• **GOAL OF THE EXERCISE**
One line at a time, check the entries below for the word "used", and copy each line that has it.

•••

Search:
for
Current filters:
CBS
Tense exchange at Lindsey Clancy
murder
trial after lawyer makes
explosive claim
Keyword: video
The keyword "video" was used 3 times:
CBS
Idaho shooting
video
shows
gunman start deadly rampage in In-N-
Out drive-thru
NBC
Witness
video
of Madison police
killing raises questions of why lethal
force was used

•••

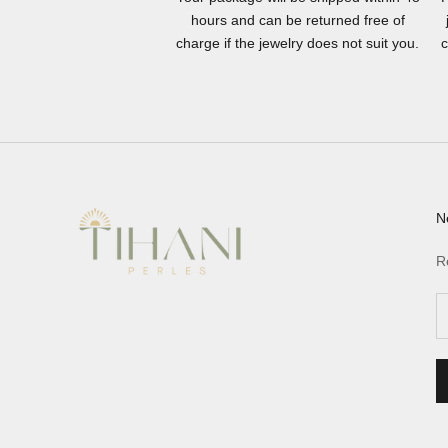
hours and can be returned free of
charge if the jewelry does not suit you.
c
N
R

•••

• **RESPONSE TO THIS EXERCISE**
The keyword "video" was used 3 times:
force was used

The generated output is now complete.